OECD releases new data on nanomaterials – registrants asked to consider the information


The OECD's Working Party on Manufactured Nanomaterials has started the  publication of new data on 11 nanomaterials. Registrants are reminded to consider this information and to update their dossiers accordingly.

Helsinki, 9 June 2015 – The OECD has started the dissemination of hazard information on the following 11 nanomaterials in IUCLID format:

  • Fullerenes; 
  • single-walled carbon nanotubes;
  • multi-walled carbon nanotubes;
  • silver;
  • gold;
  • dendrimers;
  • silicon dioxide (six different forms);
  • nanoclays;
  • titanium dioxide (six different forms);
  • cerium dioxide; and
  • zinc oxide.

The new information is the outcome of an experimental programme where 11 commercially viable nanomaterials have been used to generate results from 780 studies relating to their intrinsic properties. The work has already given significant input to the specific amendments to the existing test guidelines and generated numerous nano-specific (eco)toxicological data. It will continue to be a cornerstone of the work around risk assessment of nanomaterials.

"We welcome more nano-specific data becoming publically available. Such data is highly sought after, not only in ongoing research projects and international work, but also as a contribution for better transparency of safety information on existing nanomaterials on the market," says ECHA Executive Director Geert Dancet.

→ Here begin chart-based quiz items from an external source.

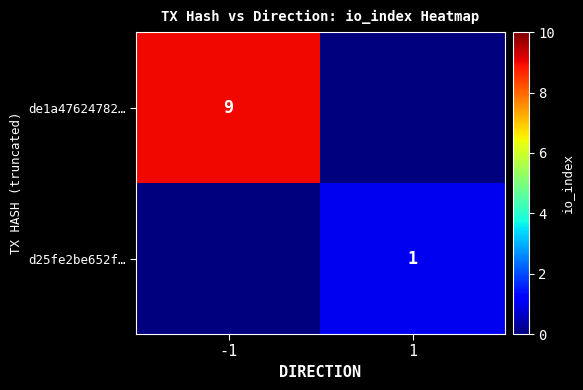

Is the value of d25fe2be652f… at 1 greater than the value of de1a47624782… at -1?

No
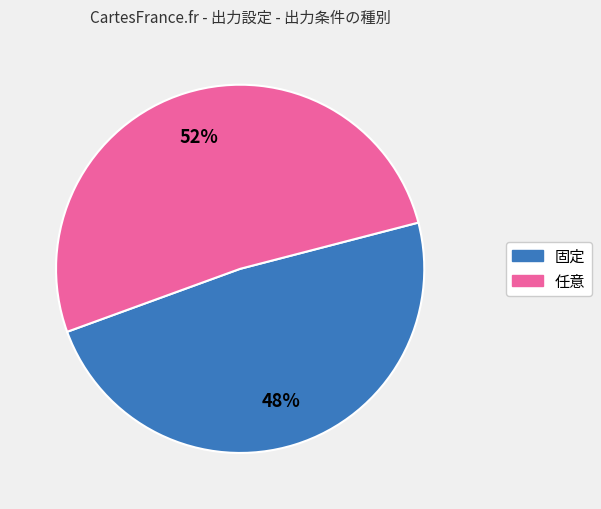

Is it true that 任意 is 66% of the pie?

False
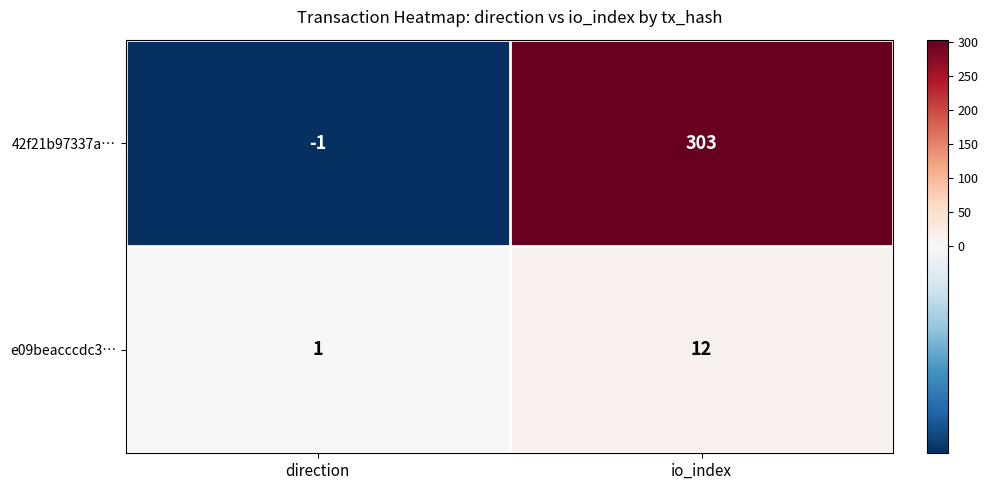

At how many categories does at least one series exceed 101?

1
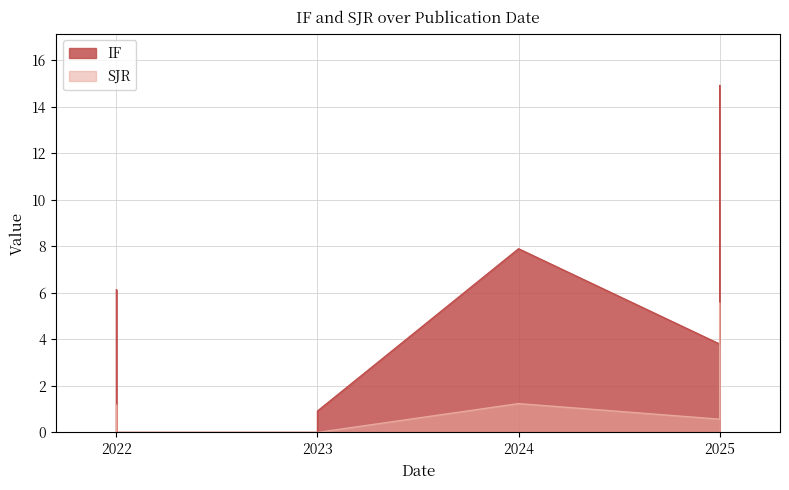

At which category does SJR reach its first local peak?

2024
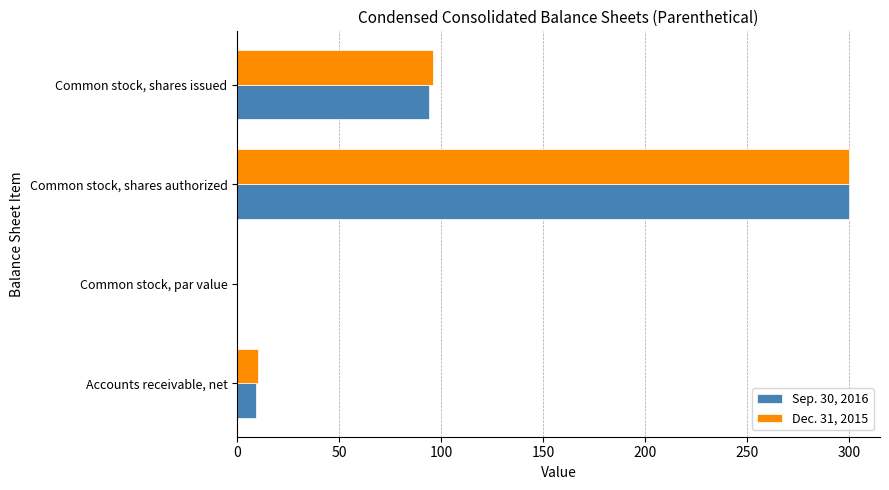

What is the sum of all Sep. 30, 2016 values?

403.6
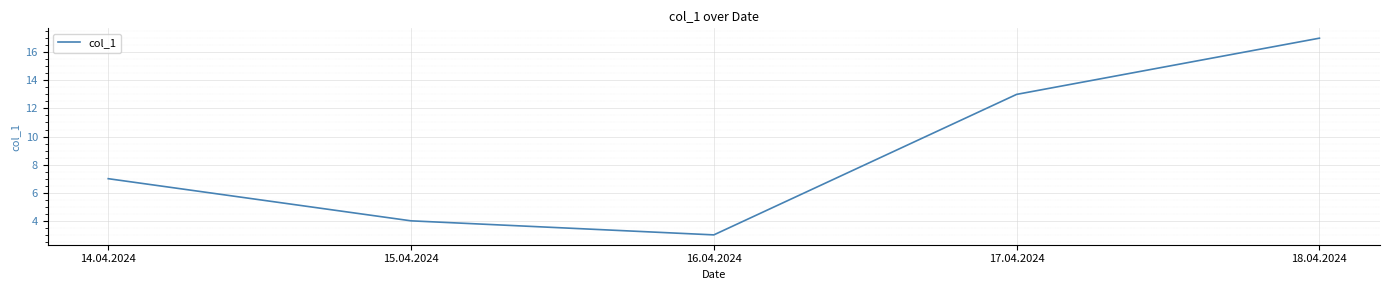

Which has a higher value, 18.04.2024 or 14.04.2024?

18.04.2024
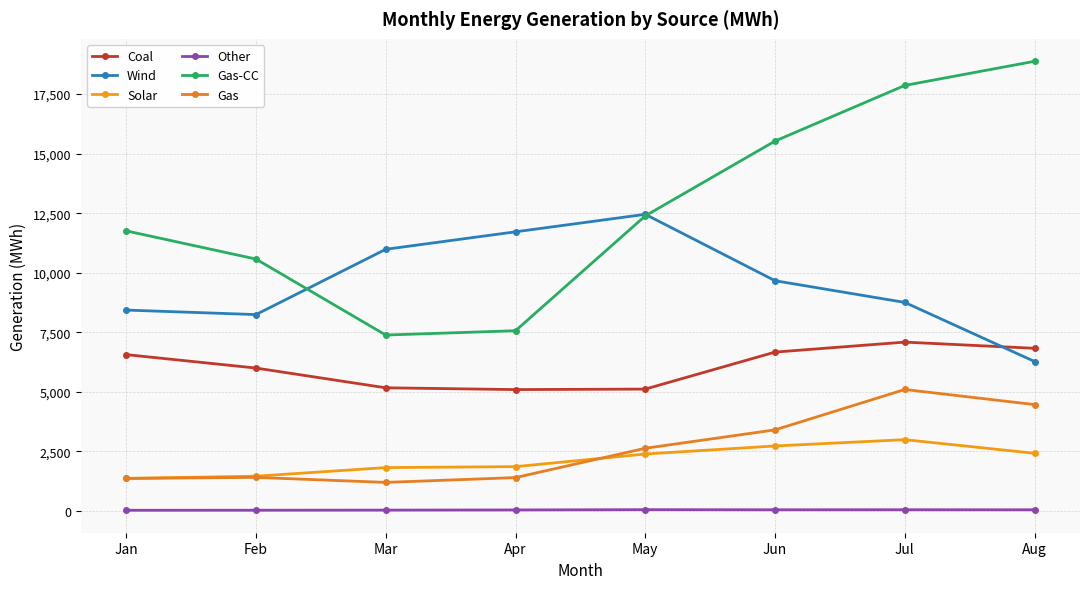

How many interior local peaks does the Coal series have?

1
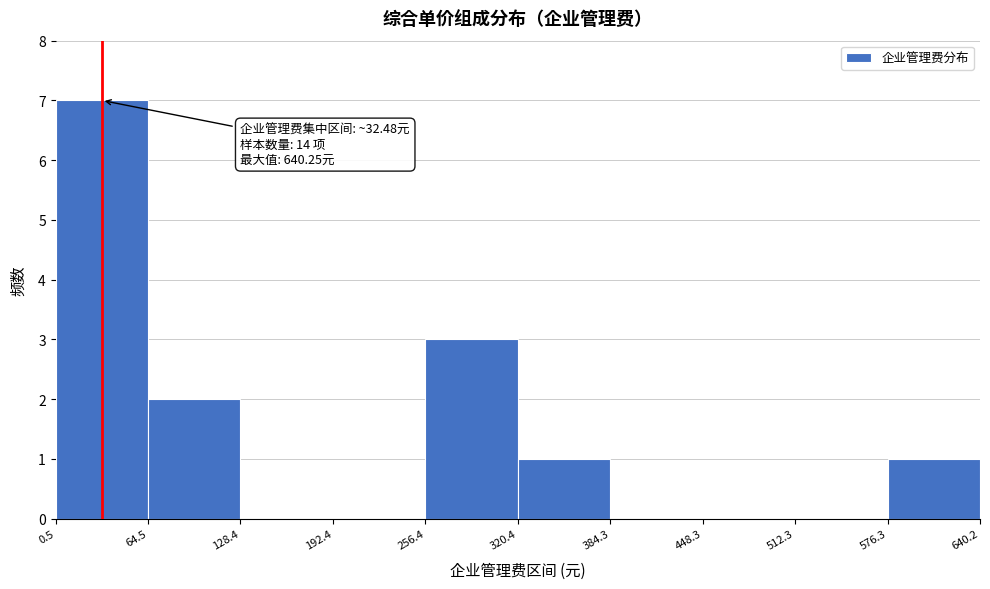

Which range on the x-axis has the tallest bar?

0.5 to 64.5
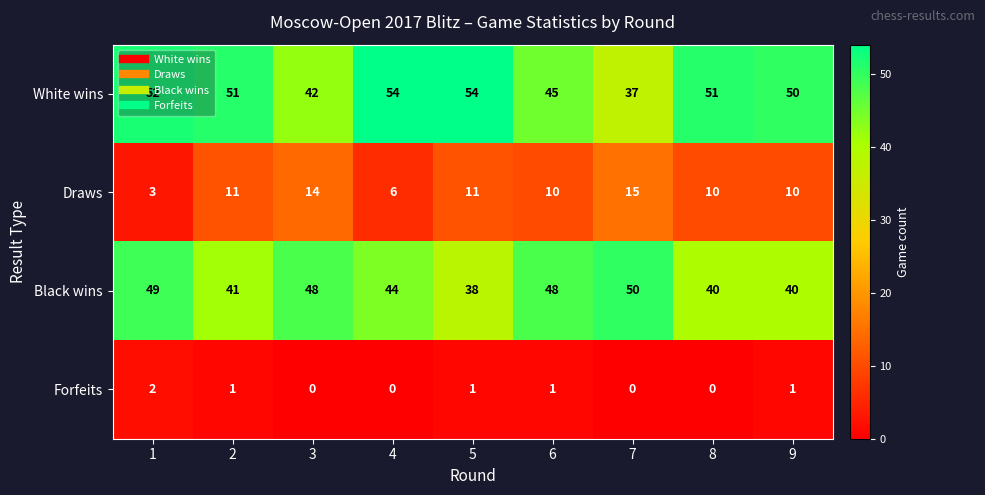

Which series has the widest spread of values?

White wins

ECHA encourages registrants of these substances to carefully assess the new data. When relevant, they should take this information into account and update their registration dossiers accordingly to ensure the safe use of their substances.

ECHA is actively involved in the OECD work and chairs the Steering Group on Testing and Assessment of Manufactured Nanomaterials. The newly published data has been developed and generated by delegations and industry under this steering group. The testing programme was launched in 2007 to conduct specific tests relevant to human health and environmental endpoints on manufactured nanomaterials. The aim was to assess the applicability of the existing test guidelines to nanomaterials and to provide useful information on intrinsic properties of manufactured nanomaterials.